La prima accusa è quella di aver progettato le nuove centralità, ovvero i nuovi quartieri, su terreni di proprietà dei grandi costruttori, da Francesco Gaetano Caltagirone ai Toti, dai Parnasi agli Scarpellini. Ma non è tutto. Si parla anche di case già costruite e di servizi che mancano. A Ponte di Nona, il quartiere di Caltagirone, gli abitanti affermano che il trenino passa ogni 40 minuti. A Bufalotta, edificata da Caltagirone, dai Toti e da altri costruttori, invece non ci sarebbe ombra di quel "parco delle Sabine" pubblicizzato dai cartelloni con le offerte delle case in vendita.
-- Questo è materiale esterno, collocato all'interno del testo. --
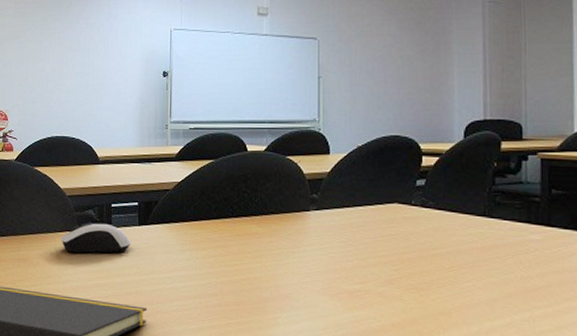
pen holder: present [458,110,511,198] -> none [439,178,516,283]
Durante il programma si riafferma il concetto che ogni operazione rappresenterebbe un enorme regalo fatto ai costruttori e una cementificazione anche di aree pregiate del territorio.

Ma Report va anche a Parigi e a Madrid per scoprire che nella Capitale francese si costruisce solo su suoli acquistati da una società mista con la presenza del capitale pubblico al 51% e in quella spagnola il Comune costruisce e affitta case a 350 euro al mese.